EMS A to Z: Diabetic Ketoacidosis
Show Notes:
From your hosts, Dr. Josh Gaither, Dr. Amber Rice, and Dr. Rachel Munn
What is DKA?
Diabetic ketoacidosis is a metabolic state in which either a lack of insulin (Type 1 Diabetes) or resistance to insulin (Type 2 Diabetes) prevents the body from using glucose for energy. When that happens, the body must use alternate energy sources, such as fatty acids. This type of metabolism produces acidic ketones. When you put all of this together, you get elevated blood sugar, elevated ketones, and an acidic blood pH.
Who is at risk for DKA?
DKA is more common in Type I diabetes, in which patients do not produce enough of their own insulin. It can also occur in Type II diabetes. In Type II diabetes, patients typically still make insulin, but their tissues are resistant to it. Another process that can occur in Type II diabetes is something called HHS – hyperosmolar hyperglycemic state. HHS has even higher blood glucose levels than DKA, raises the blood osmolality, and can result in severe dehydration. It doesn’t have the ketone production or acidosis typical of DKA.
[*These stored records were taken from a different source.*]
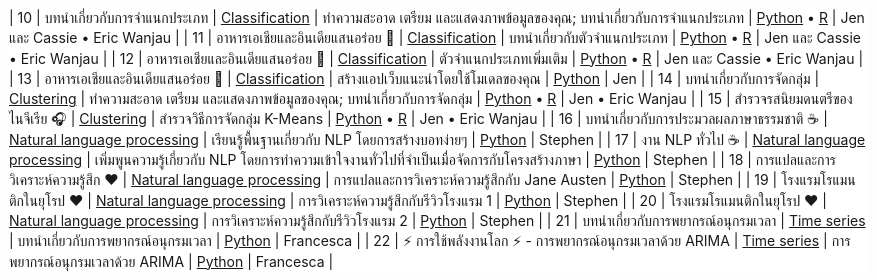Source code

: |      10       |                 บทนำเกี่ยวกับการจำแนกประเภท                 |    [Classification](4-Classification/README.md)     | ทำความสะอาด เตรียม และแสดงภาพข้อมูลของคุณ; บทนำเกี่ยวกับการจำแนกประเภท                                                            | [Python](4-Classification/1-Introduction/README.md) • [R](../../4-Classification/1-Introduction/solution/R/lesson_10.html)  | Jen และ Cassie • Eric Wanjau |
|      11       |             อาหารเอเชียและอินเดียแสนอร่อย 🍜             |    [Classification](4-Classification/README.md)     | บทนำเกี่ยวกับตัวจำแนกประเภท                                                                                                     | [Python](4-Classification/2-Classifiers-1/README.md) • [R](../../4-Classification/2-Classifiers-1/solution/R/lesson_11.html) | Jen และ Cassie • Eric Wanjau |
|      12       |             อาหารเอเชียและอินเดียแสนอร่อย 🍜             |    [Classification](4-Classification/README.md)     | ตัวจำแนกประเภทเพิ่มเติม                                                                                                                | [Python](4-Classification/3-Classifiers-2/README.md) • [R](../../4-Classification/3-Classifiers-2/solution/R/lesson_12.html) | Jen และ Cassie • Eric Wanjau |
|      13       |             อาหารเอเชียและอินเดียแสนอร่อย 🍜             |    [Classification](4-Classification/README.md)     | สร้างแอปเว็บแนะนำโดยใช้โมเดลของคุณ                                                                                    |                                              [Python](4-Classification/4-Applied/README.md)                                              |                         Jen                          |
|      14       |                   บทนำเกี่ยวกับการจัดกลุ่ม                   |        [Clustering](5-Clustering/README.md)         | ทำความสะอาด เตรียม และแสดงภาพข้อมูลของคุณ; บทนำเกี่ยวกับการจัดกลุ่ม                                                                |         [Python](5-Clustering/1-Visualize/README.md) • [R](../../5-Clustering/1-Visualize/solution/R/lesson_14.html)         |      Jen • Eric Wanjau       |
|      15       |              สำรวจรสนิยมดนตรีของไนจีเรีย 🎧              |        [Clustering](5-Clustering/README.md)         | สำรวจวิธีการจัดกลุ่ม K-Means                                                                                           |           [Python](5-Clustering/2-K-Means/README.md) • [R](../../5-Clustering/2-K-Means/solution/R/lesson_15.html)           |      Jen • Eric Wanjau       |
|      16       |        บทนำเกี่ยวกับการประมวลผลภาษาธรรมชาติ ☕️         |   [Natural language processing](6-NLP/README.md)    | เรียนรู้พื้นฐานเกี่ยวกับ NLP โดยการสร้างบอทง่ายๆ                                                                             |                                             [Python](6-NLP/1-Introduction-to-NLP/README.md)                                              |                       Stephen                        |
|      17       |                      งาน NLP ทั่วไป ☕️                      |   [Natural language processing](6-NLP/README.md)    | เพิ่มพูนความรู้เกี่ยวกับ NLP โดยการทำความเข้าใจงานทั่วไปที่จำเป็นเมื่อจัดการกับโครงสร้างภาษา                          |                                                    [Python](6-NLP/2-Tasks/README.md)                                                     |                       Stephen                        |
|      18       |             การแปลและการวิเคราะห์ความรู้สึก ♥️              |   [Natural language processing](6-NLP/README.md)    | การแปลและการวิเคราะห์ความรู้สึกกับ Jane Austen                                                                             |                                            [Python](6-NLP/3-Translation-Sentiment/README.md)                                             |                       Stephen                        |
|      19       |                  โรงแรมโรแมนติกในยุโรป ♥️                  |   [Natural language processing](6-NLP/README.md)    | การวิเคราะห์ความรู้สึกกับรีวิวโรงแรม 1                                                                                         |                                               [Python](6-NLP/4-Hotel-Reviews-1/README.md)                                                |                       Stephen                        |
|      20       |                  โรงแรมโรแมนติกในยุโรป ♥️                  |   [Natural language processing](6-NLP/README.md)    | การวิเคราะห์ความรู้สึกกับรีวิวโรงแรม 2                                                                                         |                                               [Python](6-NLP/5-Hotel-Reviews-2/README.md)                                                |                       Stephen                        |
|      21       |            บทนำเกี่ยวกับการพยากรณ์อนุกรมเวลา             |        [Time series](7-TimeSeries/README.md)        | บทนำเกี่ยวกับการพยากรณ์อนุกรมเวลา                                                                                         |                                             [Python](7-TimeSeries/1-Introduction/README.md)                                              |                      Francesca                       |
|      22       | ⚡️ การใช้พลังงานโลก ⚡️ - การพยากรณ์อนุกรมเวลาด้วย ARIMA |        [Time series](7-TimeSeries/README.md)        | การพยากรณ์อนุกรมเวลาด้วย ARIMA                                                                                              |                                                 [Python](7-TimeSeries/2-ARIMA/README.md)                                                 |                      Francesca                       |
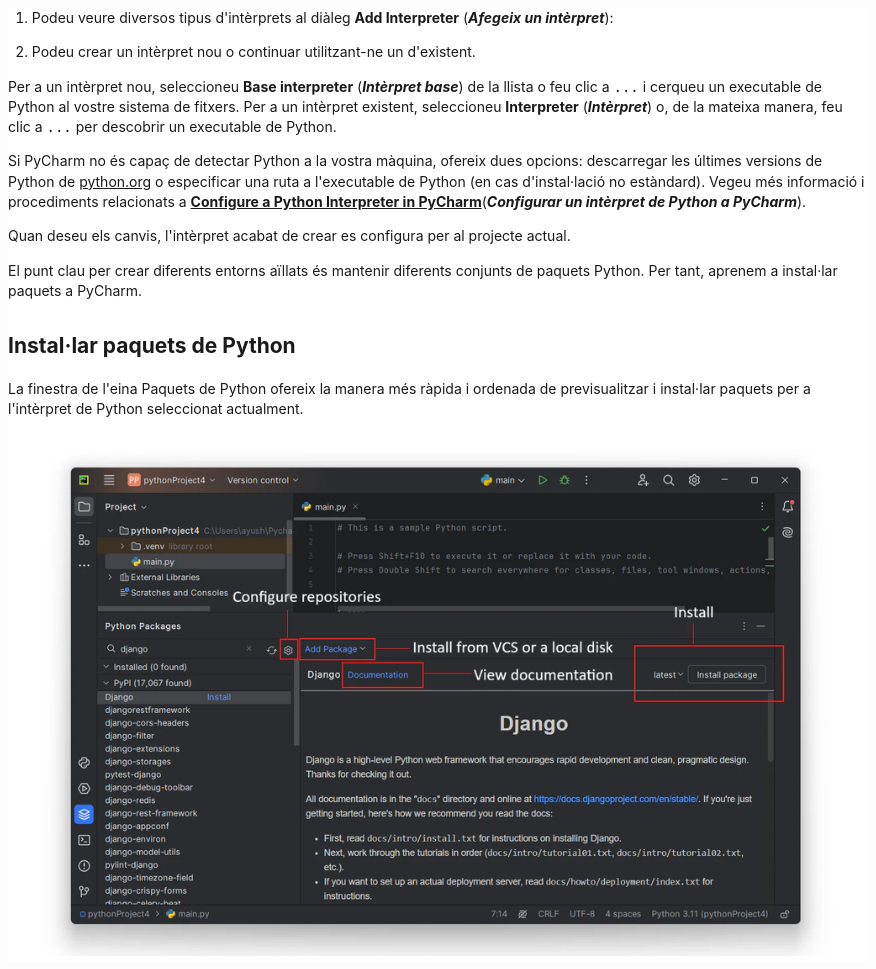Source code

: 1. Podeu veure diversos tipus d'intèrprets al diàleg **Add Interpreter** (***Afegeix un intèrpret***):

1. Podeu crear un intèrpret nou o continuar utilitzant-ne un d'existent.

Per a un intèrpret nou, seleccioneu **Base interpreter** (***Intèrpret base***) de la llista o feu clic a <kbd>...</kbd> i cerqueu un executable de Python al vostre sistema de fitxers. Per a un intèrpret existent, seleccioneu **Interpreter** (***Intèrpret***) o, de la mateixa manera, feu clic a <kbd>...</kbd> per descobrir un executable de Python.

Si PyCharm no és capaç de detectar Python a la vostra màquina, ofereix dues opcions: descarregar les últimes versions de Python de [python.org](https://www.python.org/) o especificar una ruta a l'executable de Python (en cas d'instal·lació no estàndard). Vegeu més informació i procediments relacionats a [**Configure a Python Interpreter in PyCharm**](https://www.jetbrains.com/help/pycharm/configuring-python-interpreter.html)(***Configurar un intèrpret de Python a PyCharm***).

Quan deseu els canvis, l'intèrpret acabat de crear es configura per al projecte actual.

El punt clau per crear diferents entorns aïllats és mantenir diferents conjunts de paquets Python. Per tant, aprenem a instal·lar paquets a PyCharm.

## Instal·lar paquets de Python

La finestra de l'eina Paquets de Python ofereix la manera més ràpida i ordenada de previsualitzar i instal·lar paquets per a l'intèrpret de Python seleccionat actualment.

![01-09-paquets-de-python.png](images/01-09-paquets-de-python.png)
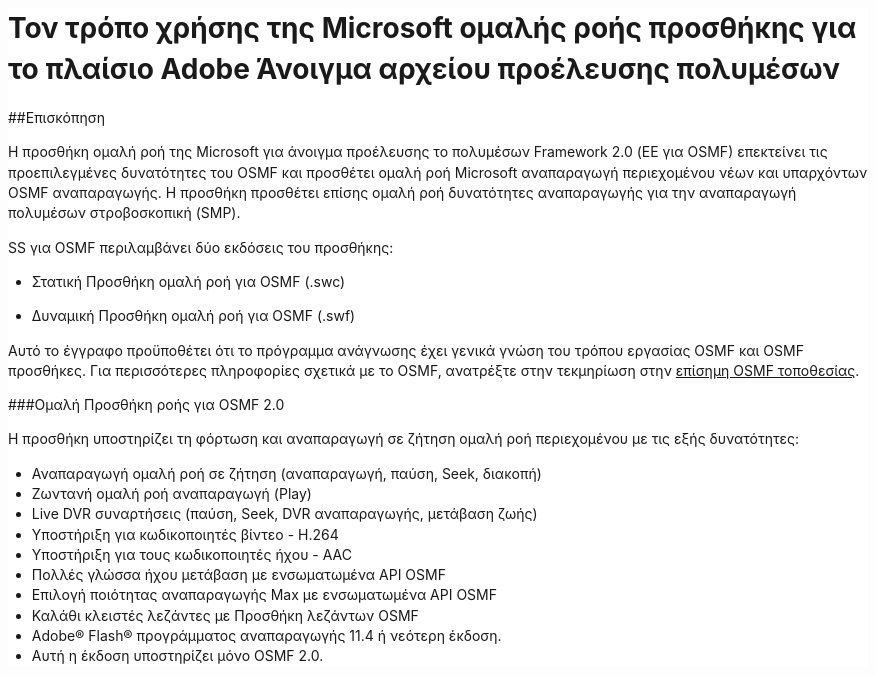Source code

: <properties 
    pageTitle="Ομαλή ροή προσθήκης για το άνοιγμα αρχείου προέλευσης Framework πολυμέσων" 
    description="Μάθετε πώς μπορείτε να χρησιμοποιήσετε την προσθήκη Azure Media Services ομαλή ροή για το άνοιγμα Framework πολυμέσων προέλευσης Adobe." 
    services="media-services" 
    documentationCenter="" 
    authors="juliako" 
    manager="dwrede" 
    editor=""/>

<tags 
    ms.service="media-services" 
    ms.workload="media" 
    ms.tgt_pltfrm="na" 
    ms.devlang="na" 
    ms.topic="article" 
    ms.date="09/26/2016"
    ms.author="juliako"/>


# <a name="how-to-use-the-microsoft-smooth-streaming-plugin-for-the-adobe-open-source-media-framework"></a>Τον τρόπο χρήσης της Microsoft ομαλής ροής προσθήκης για το πλαίσιο Adobe Άνοιγμα αρχείου προέλευσης πολυμέσων

##<a name="overview"></a>Επισκόπηση


Η προσθήκη ομαλή ροή της Microsoft για άνοιγμα προέλευσης το πολυμέσων Framework 2.0 (ΕΕ για OSMF) επεκτείνει τις προεπιλεγμένες δυνατότητες του OSMF και προσθέτει ομαλή ροή Microsoft αναπαραγωγή περιεχομένου νέων και υπαρχόντων OSMF αναπαραγωγής. Η προσθήκη προσθέτει επίσης ομαλή ροή δυνατότητες αναπαραγωγής για την αναπαραγωγή πολυμέσων στροβοσκοπική (SMP).

SS για OSMF περιλαμβάνει δύο εκδόσεις του προσθήκης:

- Στατική Προσθήκη ομαλή ροή για OSMF (.swc)

- Δυναμική Προσθήκη ομαλή ροή για OSMF (.swf)

Αυτό το έγγραφο προϋποθέτει ότι το πρόγραμμα ανάγνωσης έχει γενικά γνώση του τρόπου εργασίας OSMF και OSMF προσθήκες. Για περισσότερες πληροφορίες σχετικά με το OSMF, ανατρέξτε στην τεκμηρίωση στην [επίσημη OSMF τοποθεσίας](http://osmf.org/).

###<a name="smooth-streaming-plugin-for-osmf-20"></a>Ομαλή Προσθήκη ροής για OSMF 2.0

Η προσθήκη υποστηρίζει τη φόρτωση και αναπαραγωγή σε ζήτηση ομαλή ροή περιεχομένου με τις εξής δυνατότητες:

- Αναπαραγωγή ομαλή ροή σε ζήτηση (αναπαραγωγή, παύση, Seek, διακοπή)
- Ζωντανή ομαλή ροή αναπαραγωγή (Play)
- Live DVR συναρτήσεις (παύση, Seek, DVR αναπαραγωγής, μετάβαση ζωής)
- Υποστήριξη για κωδικοποιητές βίντεο - H.264
- Υποστήριξη για τους κωδικοποιητές ήχου - AAC
- Πολλές γλώσσα ήχου μετάβαση με ενσωματωμένα API OSMF
- Επιλογή ποιότητας αναπαραγωγής Max με ενσωματωμένα API OSMF
- Καλάθι κλειστές λεζάντες με Προσθήκη λεζάντων OSMF
- Adobe&reg; Flash&reg; προγράμματος αναπαραγωγής 11.4 ή νεότερη έκδοση.
- Αυτή η έκδοση υποστηρίζει μόνο OSMF 2.0.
What are some common causes of DKA?
Insulin noncompliance / underdosing
Infection
MI
How do we identify DKA in the prehospital setting?
Typical symptoms may include nausea, vomiting, abdominal pain, possibly symptoms of a precipitating infection. If DKA is severe, altered mental status or respiratory compromise may occur.
Our assessment may reveal a patient with tachycardia, hypotension, and increased respiratory rate. You may notice signs of dehydration with dry mucous membranes, or kussmaul breathing, which is a deep, rapid respiratory pattern.
Obviously elevated glucose can clue you in as well, however there are cases of what’s known as “euglycemic DKA” when the patient is in DKA with a relatively normal BGL. This can happen if a patient is in a starvation type state, have an insulin pump, recent administration of insulin, or be taking a certain class of diabetic medications (the SGLT2 inhibitors). You can recognize them as they end in “flozin”.
How do we treat DKA in the prehospital setting?
IV fluids are the first place we start. These patients are often quite dehydrated, so volume resuscitation is the first step. In addition, there are some significant electrolyte abnormalities – namely hypokalemia – that can occur in DKA and we want to make sure that we know the patient’s acid base status and potassium levels before we initiate the other mainstay therapy in the hospital, which is obviously insulin.
What are some specific considerations in pediatric patients?
DKA can be the first presentation of diabetes in a pediatric patient. Diabetes can present in children, typically between ages 4-7, however some can present later, in the 10-14 range. We are seeing pediatric patients, more adolescents, developing type II diabetes, however it’s less likely that these kids will present in DKA.
A pediatric patient with DKA may have altered mental status, nausea, vomiting, appear dehydrated and lethargic. A blood glucose should be checked in these kids. Initiating IV fluid resuscitation is also appropriate, starting with a 10mL/kg fluid bolus.